The level of moulded-on detail is very nice and quite adequate in most places. In fact, the Extratech photoetch set that I’d set aside for the kit contributed relatively few pieces to the final model. The brass was most useful for replacing the grille, forward fender and mudflaps (the kit fender comes supplied with a winch but this was not fitted to the particular truck I was modelling, so I removed it). The cab is a little simplified – especially the seats which are somewhat unconvincing – but the rear tray, wheels and engine louvres came out very nicely. As always, moulded plastic canopies never look realistic, no matter how hard you try, so in the end I discarded it. The best solution to this problem I’ve seen is to drape polythene shopping bags over a wire framework.
A widely noted problem with this kit is the supply of five-slotted wheels for the forward position, when in fact they should be six-slotted. I deliberated on this for ages before realising that I could just use the six-slotted inner rear wheels instead. This did mean that I had to chop down the hub a little, but that was just a quick snip. I then used the five-slotted wheels as replacements for the inner rear set; you can’t see the detail through the slots of the outer wheels, so the problem is very neatly solved. The only other construction hassle I had was the typical issue with a multi-wheeled vehicle, namely ensuring all of the tyres sit squarely on the ‘road’. A lot of subtle ‘persuading’ was required to achieve that feat!
|COLORS & MARKINGS|
As most CCKWs came in a monotone Olive Drab finish, I wanted something that had a little more colour (but not quite as loud as a fire engine!). I came across some photos of an Australian Army vehicle which had areas of a sandy colour applied over the drab (the exact tones were unclear as it was a black and white photo, so I had to use an approximation). The canvas of the tilt darkened the shade of the colours noticeably, so I tried to replicate this when airbrushing. The vehicle I was modelling seemed to be in a dusty rather than muddy environment, so once the base colours were on, I sprayed progressively lighter mists over the upper surfaces, then hand-painted varying shades of grey, black and brown under the chassis. A few of the kit stencil decals were used – they sat down nicely over little dabs of Future – and then I was ready to add the crew.
I’m a big fan of adding figures to armour kits, and this was no exception.

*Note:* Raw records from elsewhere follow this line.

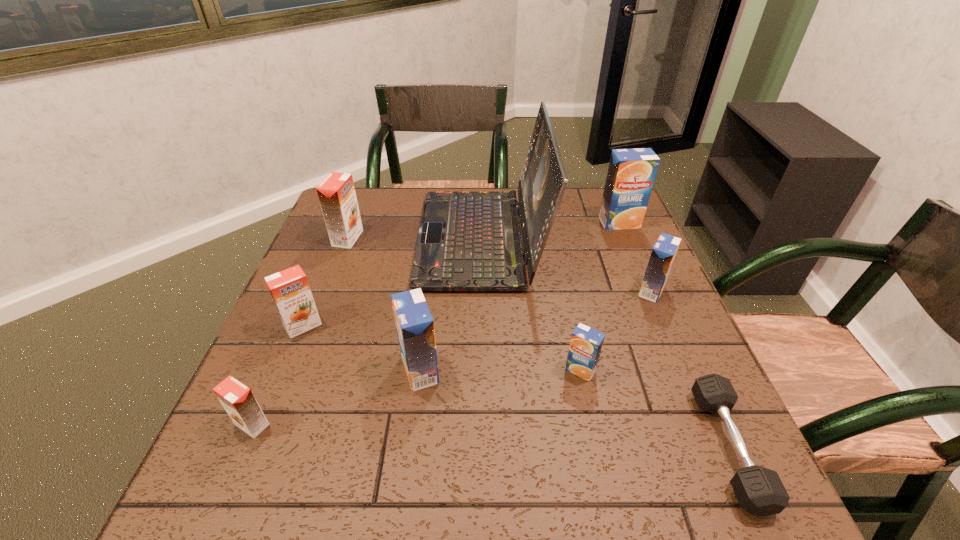
Find the location of a particular element. The image size is (960, 540). free location located on the right of the fourth orange juice from right to left is located at coordinates (584, 370).

The width and height of the screenshot is (960, 540). What are the coordinates of `free region located 0.080m on the left of the second farthest blue orange_juice` in the screenshot? It's located at (603, 291).

The height and width of the screenshot is (540, 960). Find the location of `free space located 0.390m on the back of the second biggest orange orange juice`. free space located 0.390m on the back of the second biggest orange orange juice is located at coordinates (347, 219).

Where is `free region located 0.140m on the right of the third orange juice from right to left`? This screenshot has height=540, width=960. free region located 0.140m on the right of the third orange juice from right to left is located at coordinates (665, 370).

The width and height of the screenshot is (960, 540). In order to click on vacant space located on the front of the nearest orange orange juice in this screenshot , I will do `click(234, 467)`.

Where is `free region located on the back of the shortest object`? free region located on the back of the shortest object is located at coordinates (645, 261).

Locate an element on the screen. Image resolution: width=960 pixels, height=540 pixels. laptop computer that is at the far edge is located at coordinates (468, 241).

Find the location of a particular element. The image size is (960, 540). object that is positioned at the near edge is located at coordinates (760, 491).

Image resolution: width=960 pixels, height=540 pixels. I want to click on dumbbell positioned at the right edge, so click(760, 491).

Image resolution: width=960 pixels, height=540 pixels. Identify the location of object at the far left corner. (337, 196).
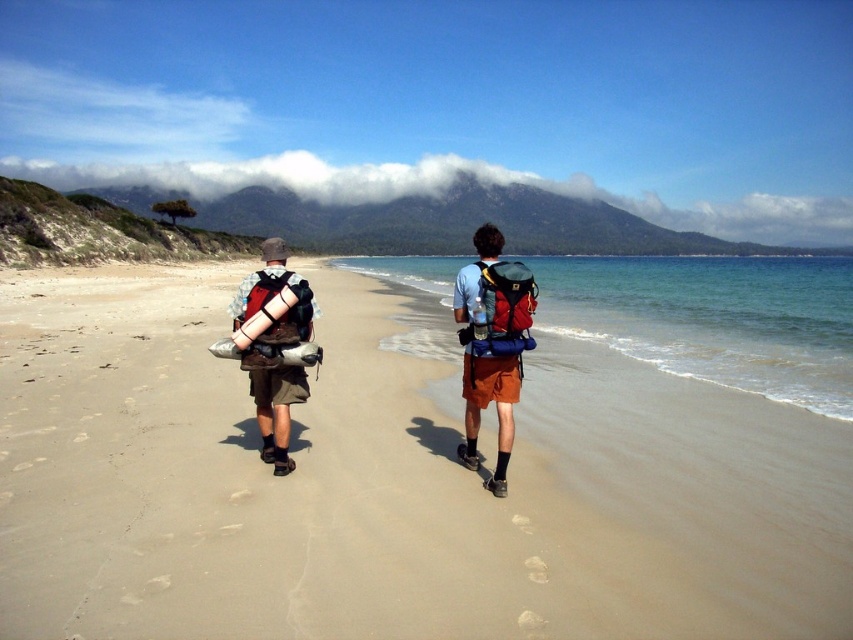
Is beige sand at center positioned at the back of matte blue shirt at center?

That is False.

Does beige sand at center have a larger size compared to matte blue shirt at center?

Correct, beige sand at center is larger in size than matte blue shirt at center.

Which is behind, point (442, 627) or point (506, 454)?

Positioned behind is point (506, 454).

Locate an element on the screen. This screenshot has height=640, width=853. beige sand at center is located at coordinates (381, 486).

Between point (427, 477) and point (421, 275), which one is positioned in front?

Point (427, 477) is more forward.

Who is lower down, beige sand at center or clear water at right?

beige sand at center is below.

This screenshot has width=853, height=640. I want to click on beige sand at center, so click(381, 486).

Is camouflage-patterned backpack at center to the right of matte blue shirt at center from the viewer's perspective?

Incorrect, camouflage-patterned backpack at center is not on the right side of matte blue shirt at center.

Describe the element at coordinates (492, 342) in the screenshot. I see `camouflage-patterned backpack at center` at that location.

The height and width of the screenshot is (640, 853). I want to click on camouflage-patterned backpack at center, so click(492, 342).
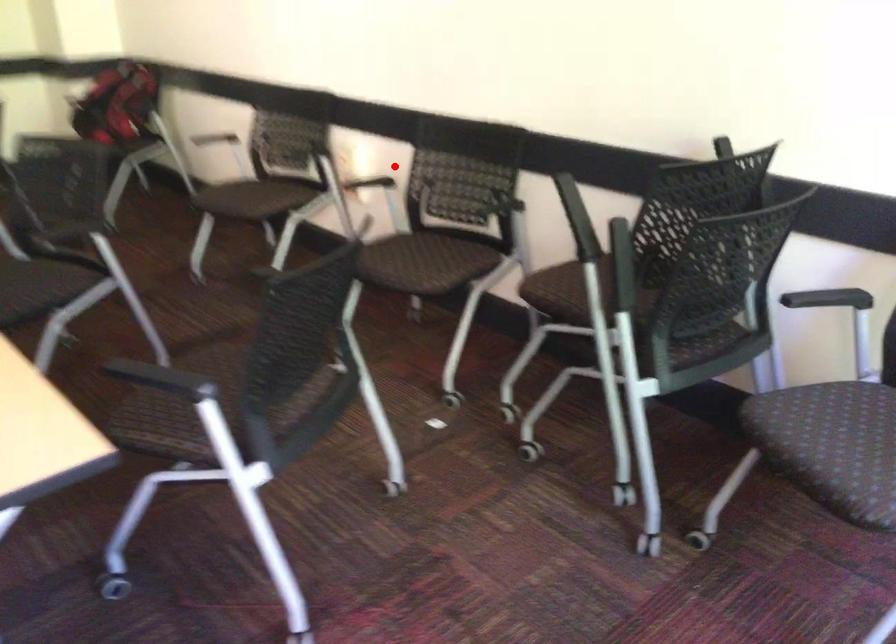
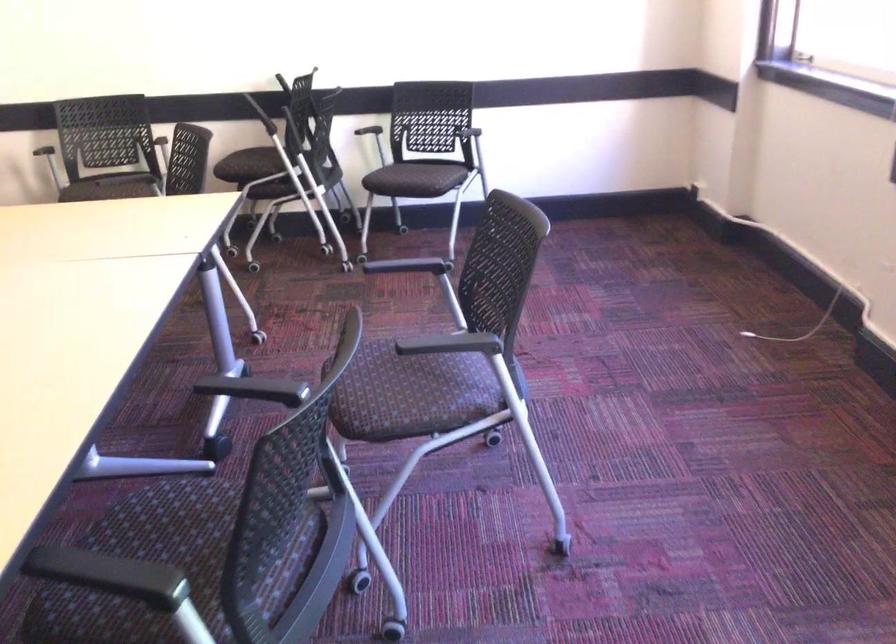
Locate, in the second image, the point that corresponds to the highlighted location in the first image.

(30, 140)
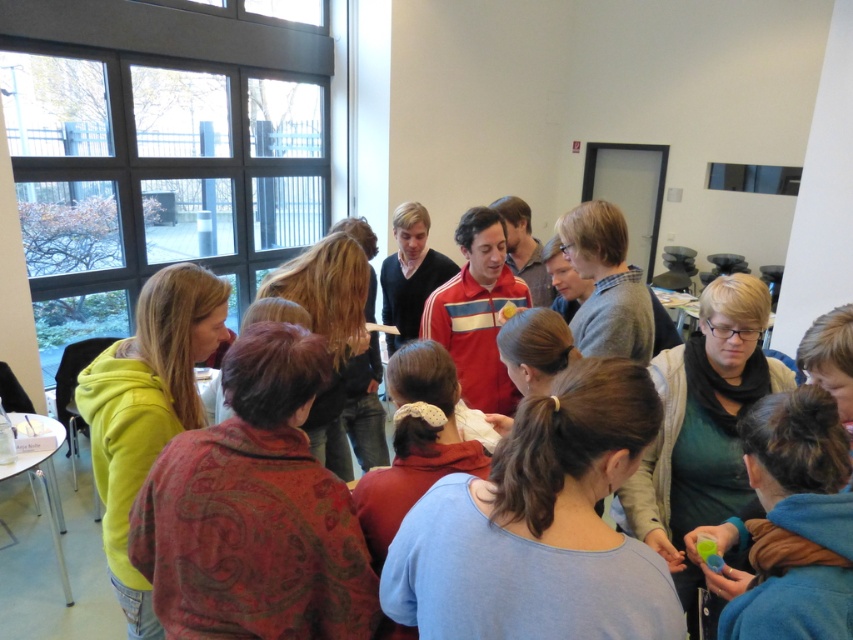
You are taking a photo of two points in the scene described. The first point is labeled as point (434, 536) and the second is point (120, 387). If you want to focus on the point that is closer to the camera, which point should you choose?

You should choose point (434, 536) because it is closer to the camera than point (120, 387).

You are organizing a clothing swap event and need to ensure that all items fit into a standard wardrobe. The wardrobe has a width limit of 40 cm per garment. You have a light blue fabric shirt at center and a matte yellow hoodie at left. Can both items fit within the wardrobe if placed side by side?

The light blue fabric shirt at center has a larger width than the matte yellow hoodie at left. Since the wardrobe allows 40 cm per garment, we need to check each individually. However, the description only states their relative sizes, not exact measurements. Without specific widths, we can only confirm that the matte yellow hoodie at left is narrower than the light blue fabric shirt at center. If the shirt exceeds 40 cm, both may not fit. If the shirt is under 40 cm, then both could potentially fit as the

You are standing in the room and want to reach the point marked as point (467, 508). If your walking speed is 3 feet per second, how many seconds will it take you to reach that point?

The distance between you and point (467, 508) is 3.39 feet. At a speed of 3 feet per second, it would take approximately 1.13 seconds to reach the point.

The driver supplied with the model was abysmal, so I ditched him and scrounged up a few extras. The driver is actually a World War I ANZAC from HAT; I sliced away his rifle and repositioned his arms a little, and he looked quite the part hopping into the cab. The two weary troopers in the back are some of the exquisite AB Miniatures line – they are technically British troops but the addition of a few spare Aussie slouch hats and some judicious painting soon sorted that out. Finally, a few pieces of stowage from aftermarket railway and armour sets made sure there was a little extra content in the tray. When they were all snuggled down, I ran a brown oil wash over all of the details and flatted the appearance with a final spray of Testors Dullcote.
This is a nice little kit that goes together reasonably quickly. It really doesn’t need an aftermarket set, but if I were to make another I would think about replacing the cab seats and creating a more convincing tilt and canopy over a scratchbuilt framework. The nice thing about trucks is that they can be positioned in just about any setting, and that wide open tray in the back gives you the option of filling your model with all sorts of interesting loads. A little Gem from Airfix – let’s hope they can gear up to produce a few more!